» **TASK OBJECTIVE**: For the word "text", tally the lines of the data that contain it and give the tally alone.

» **THE DATA**:

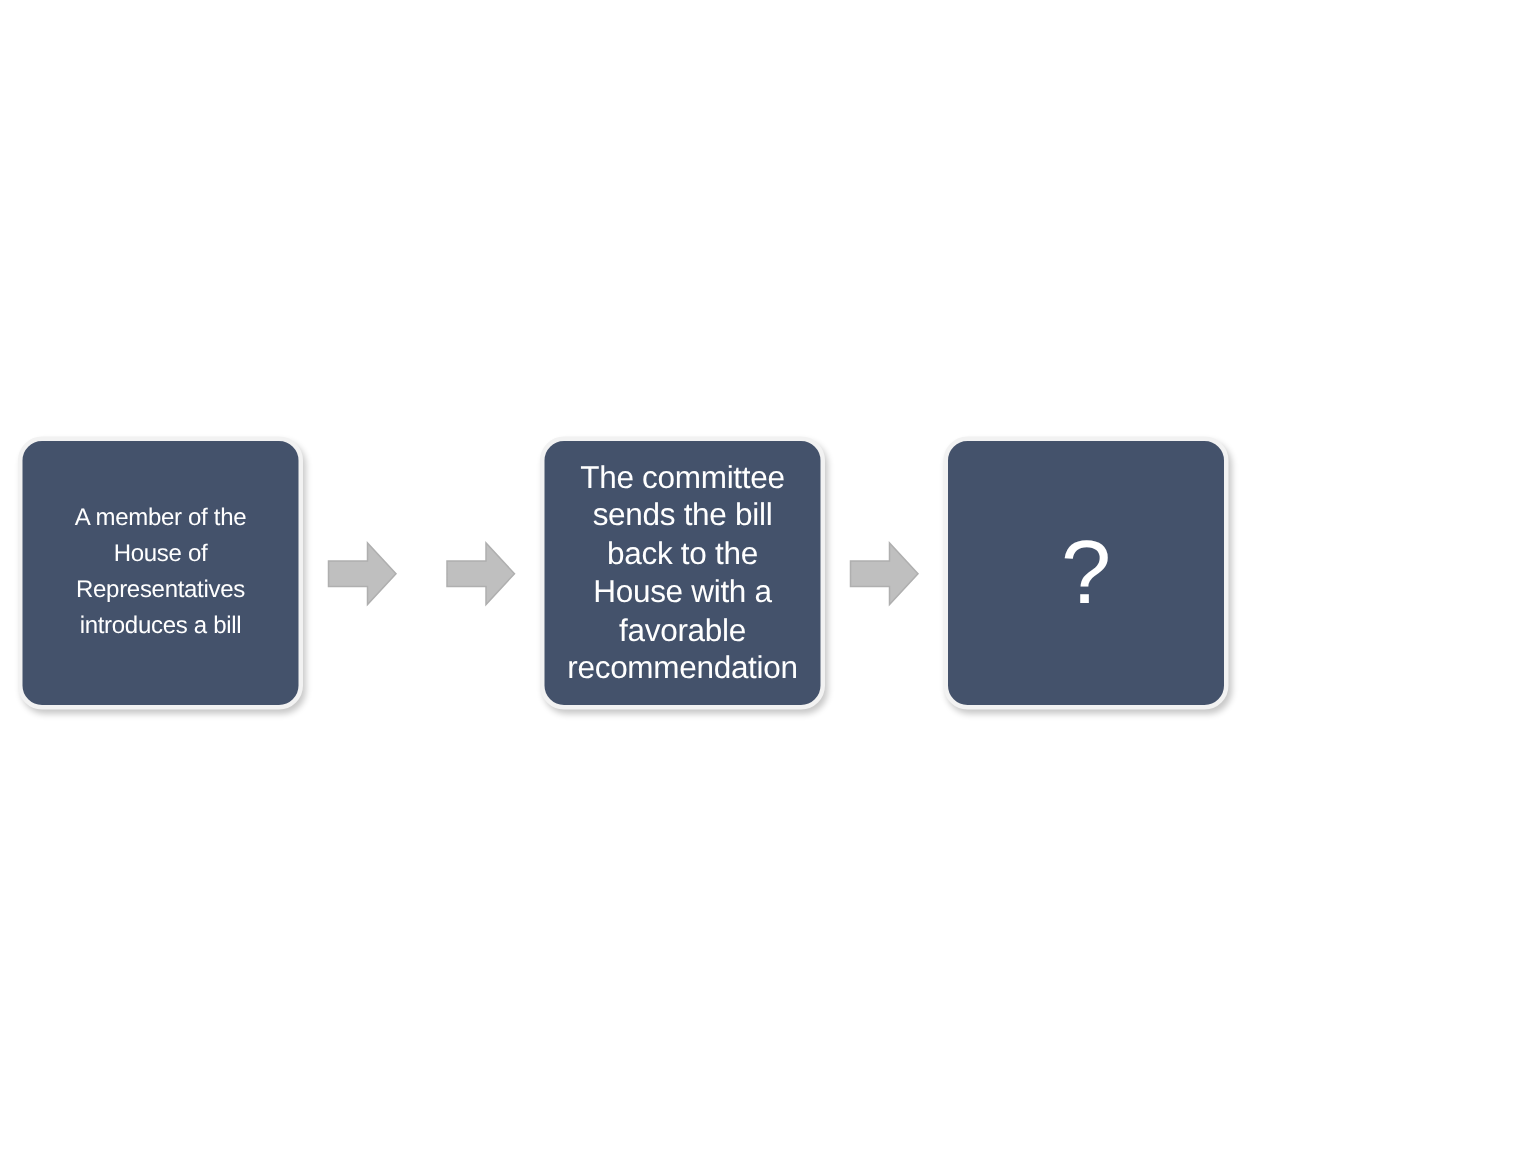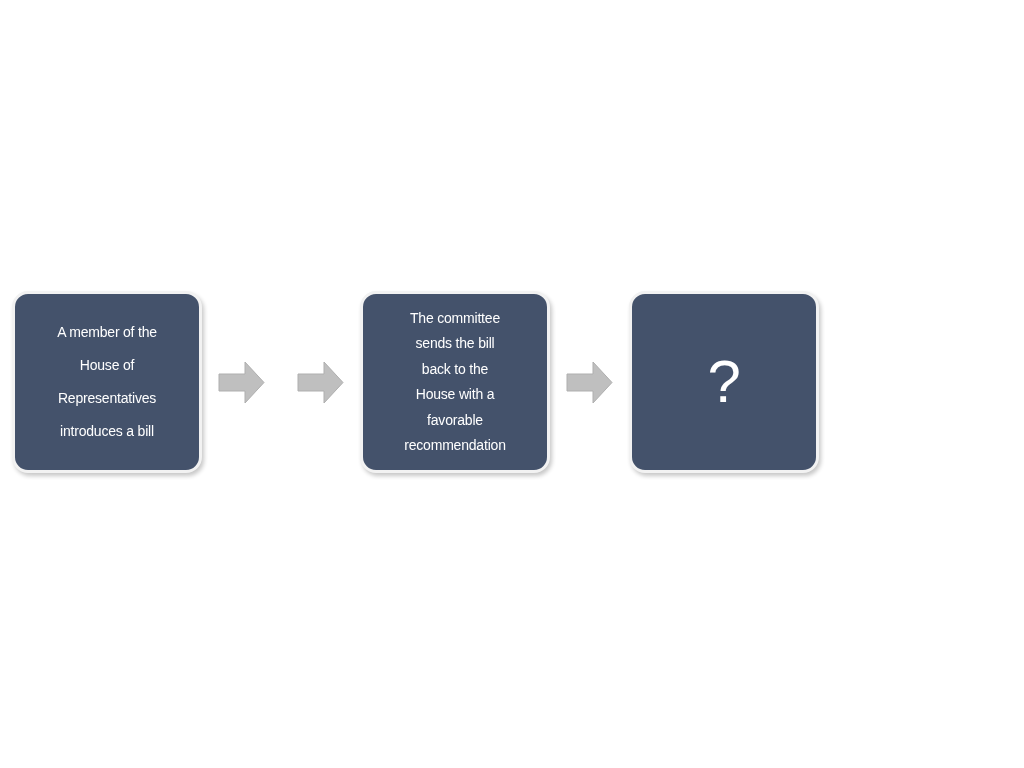--- a/index.html
+++ b/index.html
@@ -56,7 +56,7 @@
     font-weight: 400;
   }
   .node-text.dense {
-    font-size: 14px;
+    font-size: 21px;
     line-height: 25.5px;
     width: 180px;
   }

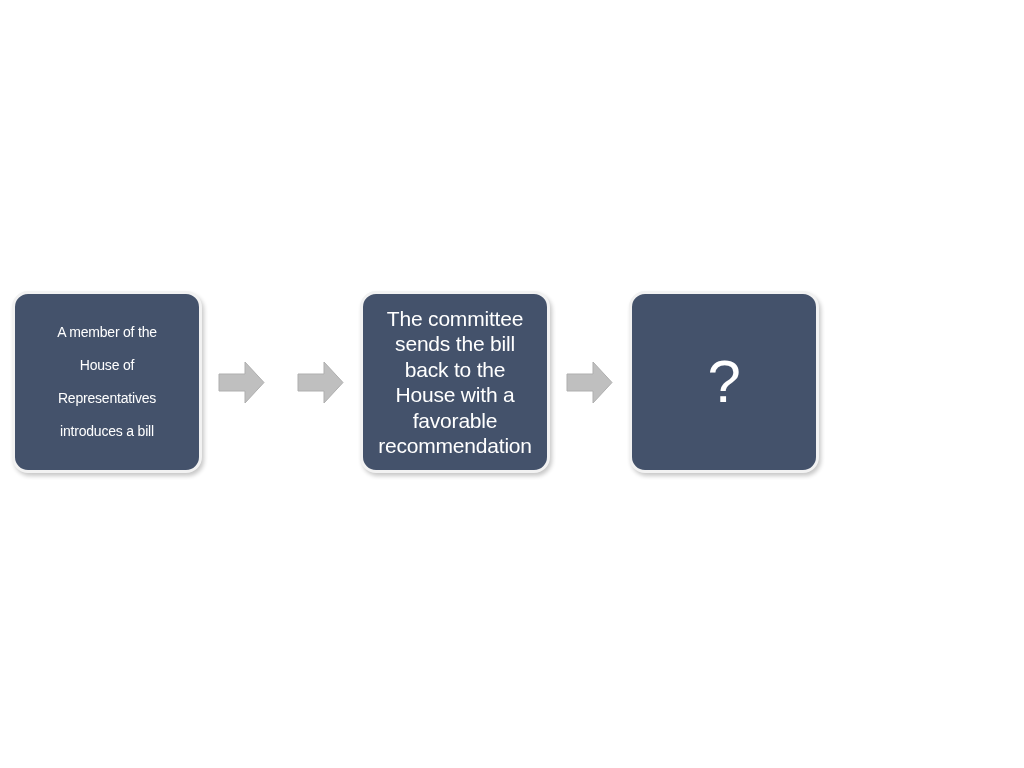--- a/index.html
+++ b/index.html
@@ -47,8 +47,8 @@
   .node-text {
     color: #ffffff;
     font-family: "Liberation Sans", sans-serif;
-    font-size: 14px;
-    line-height: 33px;
+    font-size: 16px;
+    line-height: 24px;
     text-align: center;
     width: 172px;
     letter-spacing: -0.2px;

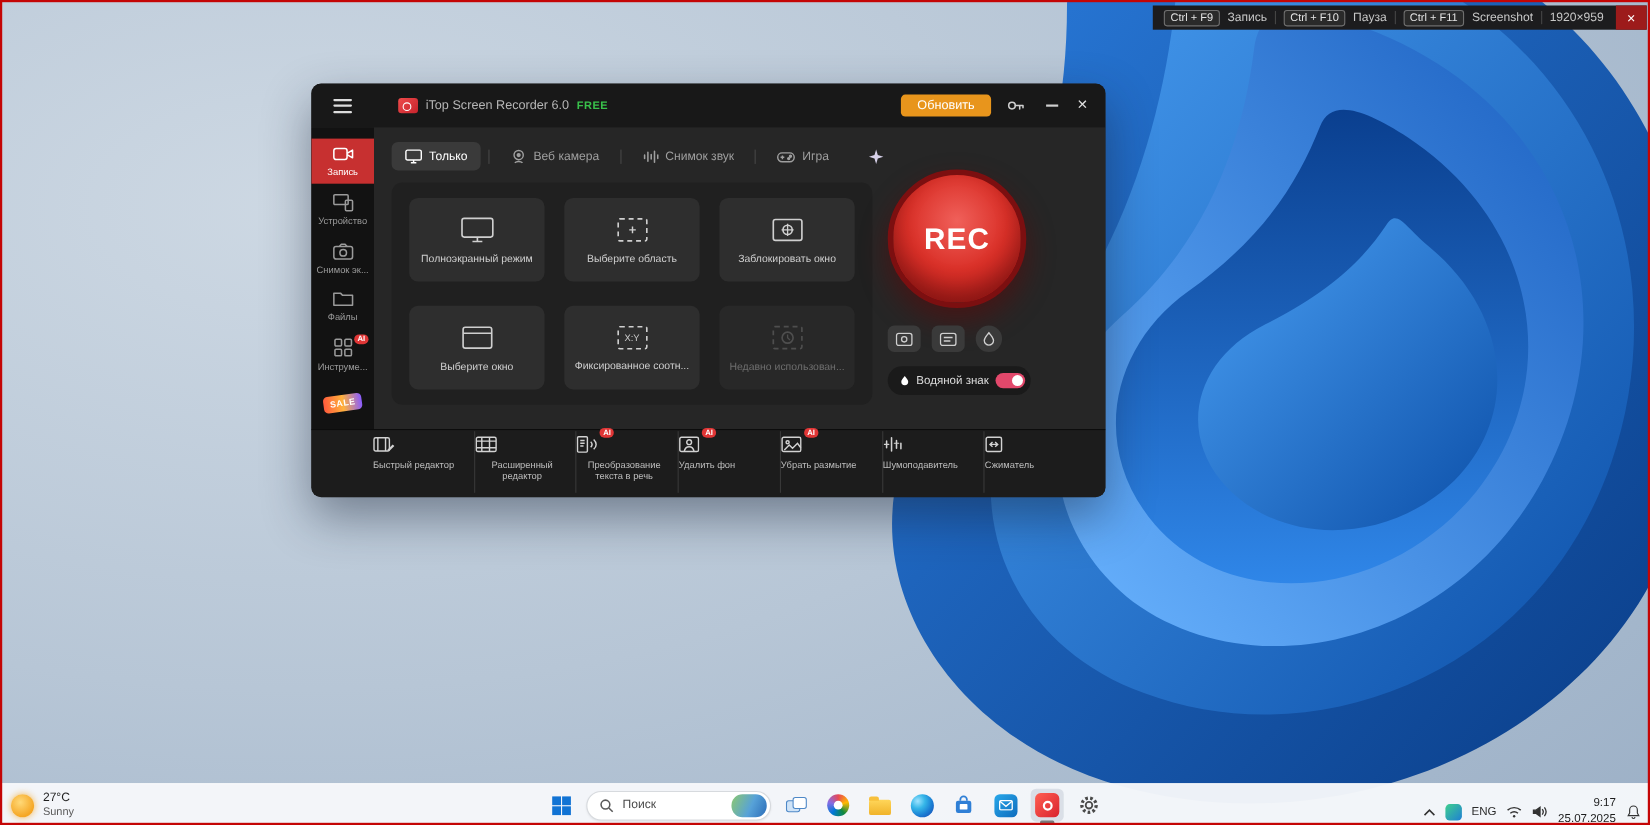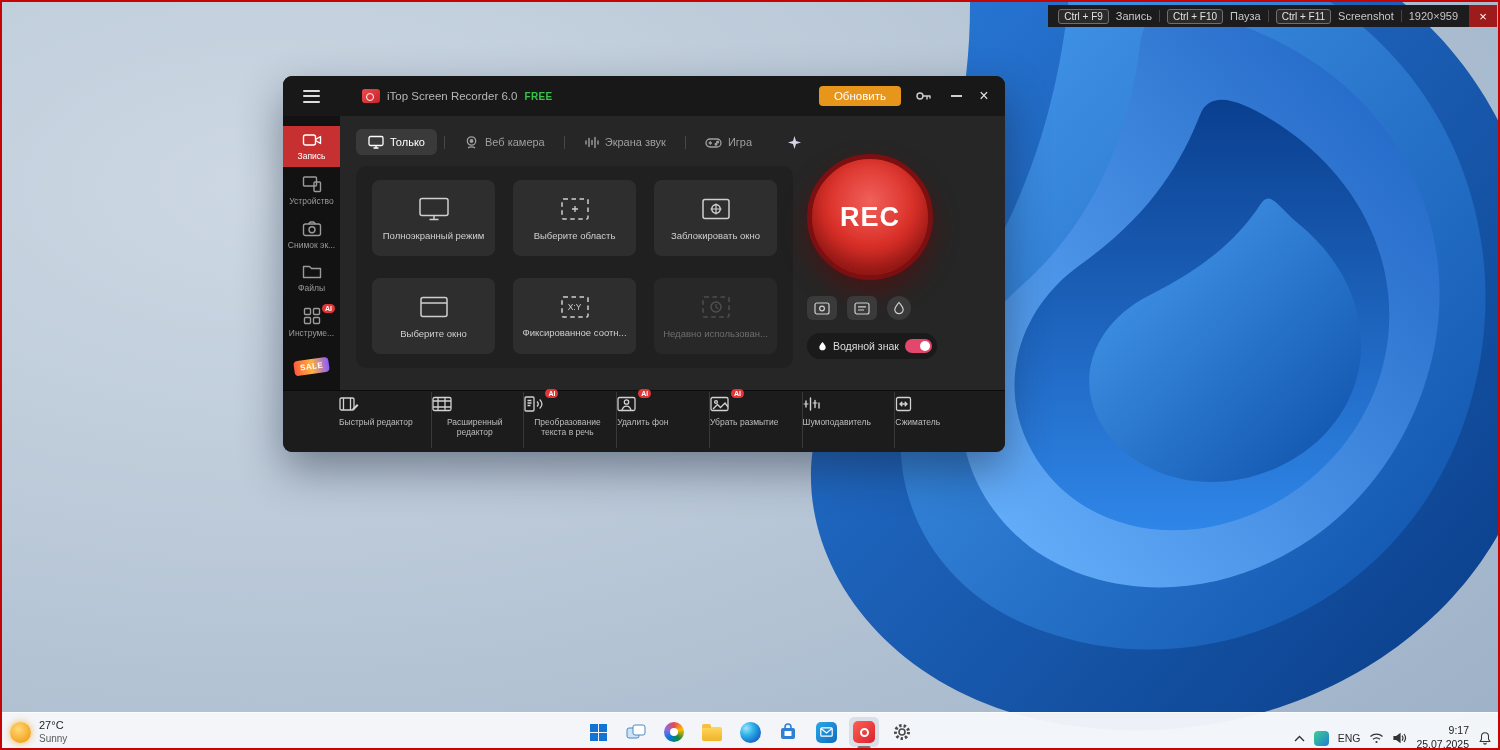--- a/index.html
+++ b/index.html
@@ -297,7 +297,7 @@
             <svg class="ic" width="15" height="15" viewBox="0 0 15 15" fill="none" stroke="currentColor" stroke-width="1.4" stroke-linecap="round">
                 <path d="M2 6v3M5 3.5v8M8 5.5v4M11 2.5v10M14 6v3"></path>
               </svg>
-            <span>Экрана звук</span>
+            <span>Снимок звук</span>
           </div>
           <span class="tab-sep"></span>
           <div class="tab">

» **RESULT OF THE TASK**: 3